I got a Java API for words stemming but I am unable to run it. I am working on an NLP project in PYTHON 3.x where I read all the text from documents and converted it into words. I want to use this Java API for stemming to stem my words and then process further. I was exploring about running Java API directly into Python program using different libraries and I read a little bit about PY4J but unable to run it. Can anyone please guide me how to use this API in Python or if this is not possible then how to use it in ECLIPSE.
Stemmer API Instructions:
Description: Word Stemmer API is a Java application that provides an interface to extract the stems, prefixes, and postfixes of words.
Setup: Copy the Data folder into your project directory and add the provided JAR file to your project.
Usage:
1. loadRules()
- Purpose: This function loads the stemming rules from the ./Data/Rules.txt into the program.
- Syntax: void loadRules();
- Parameters: None
- Return type: Void
2. stemWord()
- Purpose: This function accepts as input a single word and returns a HashMap containing its stem, prefix, and postfix.
- Syntax: HashMap<String, String> stemWord(String word);
- Parameters: String word to be stemmed
- Return type: HashMap with the following keys: "stem", "prefix", "postfix"
3. stemFile()
- Purpose: This function acecpts as input the path to a UTF-8 text file and writes a new file to the same directory with the suffix "_stemmed".

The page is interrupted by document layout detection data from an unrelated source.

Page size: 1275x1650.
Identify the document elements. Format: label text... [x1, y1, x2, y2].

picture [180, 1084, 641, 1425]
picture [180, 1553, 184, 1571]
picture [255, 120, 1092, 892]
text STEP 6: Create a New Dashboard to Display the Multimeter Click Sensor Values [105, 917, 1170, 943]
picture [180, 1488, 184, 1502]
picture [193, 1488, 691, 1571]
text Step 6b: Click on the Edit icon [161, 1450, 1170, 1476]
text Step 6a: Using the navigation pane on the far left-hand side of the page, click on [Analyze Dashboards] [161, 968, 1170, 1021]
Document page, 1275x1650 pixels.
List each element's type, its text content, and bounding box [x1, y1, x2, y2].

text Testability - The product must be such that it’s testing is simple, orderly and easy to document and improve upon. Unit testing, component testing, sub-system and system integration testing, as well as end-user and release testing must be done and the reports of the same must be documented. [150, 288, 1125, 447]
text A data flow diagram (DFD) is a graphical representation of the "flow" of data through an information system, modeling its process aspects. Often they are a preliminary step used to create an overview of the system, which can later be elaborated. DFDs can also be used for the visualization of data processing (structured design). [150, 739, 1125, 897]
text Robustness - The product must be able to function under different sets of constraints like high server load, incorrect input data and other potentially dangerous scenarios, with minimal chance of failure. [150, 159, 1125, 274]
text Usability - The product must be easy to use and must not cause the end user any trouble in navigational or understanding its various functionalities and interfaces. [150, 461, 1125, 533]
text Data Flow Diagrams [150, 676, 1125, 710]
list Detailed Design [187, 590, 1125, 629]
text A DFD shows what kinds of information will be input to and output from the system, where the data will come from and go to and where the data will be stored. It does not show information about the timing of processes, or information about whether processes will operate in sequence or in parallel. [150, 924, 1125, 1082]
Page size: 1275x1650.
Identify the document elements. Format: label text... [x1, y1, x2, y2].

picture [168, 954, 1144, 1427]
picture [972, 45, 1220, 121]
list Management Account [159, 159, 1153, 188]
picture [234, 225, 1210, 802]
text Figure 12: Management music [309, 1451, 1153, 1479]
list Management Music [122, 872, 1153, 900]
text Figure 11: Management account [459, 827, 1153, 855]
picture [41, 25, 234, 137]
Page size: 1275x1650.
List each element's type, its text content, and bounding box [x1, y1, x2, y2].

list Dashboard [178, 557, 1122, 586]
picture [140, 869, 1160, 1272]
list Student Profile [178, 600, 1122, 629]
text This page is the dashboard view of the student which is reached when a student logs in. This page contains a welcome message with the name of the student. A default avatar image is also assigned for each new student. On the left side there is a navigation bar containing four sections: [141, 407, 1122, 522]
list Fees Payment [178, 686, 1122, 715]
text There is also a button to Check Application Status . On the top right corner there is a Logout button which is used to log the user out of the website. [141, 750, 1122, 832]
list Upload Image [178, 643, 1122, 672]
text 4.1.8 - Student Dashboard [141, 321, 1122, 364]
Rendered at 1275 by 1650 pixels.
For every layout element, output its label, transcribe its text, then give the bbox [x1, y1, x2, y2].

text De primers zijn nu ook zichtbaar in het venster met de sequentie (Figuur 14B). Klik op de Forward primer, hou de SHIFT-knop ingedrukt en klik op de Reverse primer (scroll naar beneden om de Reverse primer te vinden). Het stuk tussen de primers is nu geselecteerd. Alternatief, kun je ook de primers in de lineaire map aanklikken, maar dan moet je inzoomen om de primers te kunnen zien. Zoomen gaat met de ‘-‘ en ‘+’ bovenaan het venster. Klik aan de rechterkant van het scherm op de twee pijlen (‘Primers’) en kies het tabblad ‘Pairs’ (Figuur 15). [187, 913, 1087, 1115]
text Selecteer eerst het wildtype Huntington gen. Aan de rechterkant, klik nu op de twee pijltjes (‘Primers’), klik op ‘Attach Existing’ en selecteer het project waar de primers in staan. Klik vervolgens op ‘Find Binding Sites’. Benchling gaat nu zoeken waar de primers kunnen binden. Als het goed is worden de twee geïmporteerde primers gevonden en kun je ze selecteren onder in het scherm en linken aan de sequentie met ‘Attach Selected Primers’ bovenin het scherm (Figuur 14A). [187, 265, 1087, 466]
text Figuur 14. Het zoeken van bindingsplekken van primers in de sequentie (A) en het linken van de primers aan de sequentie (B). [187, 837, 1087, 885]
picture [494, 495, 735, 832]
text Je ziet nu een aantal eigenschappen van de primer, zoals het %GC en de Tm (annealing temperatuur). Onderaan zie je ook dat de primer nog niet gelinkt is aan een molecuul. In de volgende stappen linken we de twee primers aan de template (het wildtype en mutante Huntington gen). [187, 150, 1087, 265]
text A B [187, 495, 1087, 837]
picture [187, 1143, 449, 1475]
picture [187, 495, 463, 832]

- Syntax: void stemFile(String path);
- Parameters: String path to text file
- Return type: Void
Example:
UStemmer stmr = new UStemmer();
stmr.loadRules();
stmr.stemFile(String path);
HashMap<String, String> stemmed = stmr.stemWord(String word);
String stem = stemmed.get("stem");
String prefix = stemmed.get("prefix");
String postfix = stemmed.get("postfix");
PS: The API folder I have contains a file UStemmer.JAR and two folders, first one is Data which have Rules.txt file and second folder is UStemmer which have two files, one is UStemmer.class (Unable to open or read) and other is MANIFEST.MF PPS: I cannot use any of the available stemmers because they do not support the language I am working on. (URDU language -Pakistan)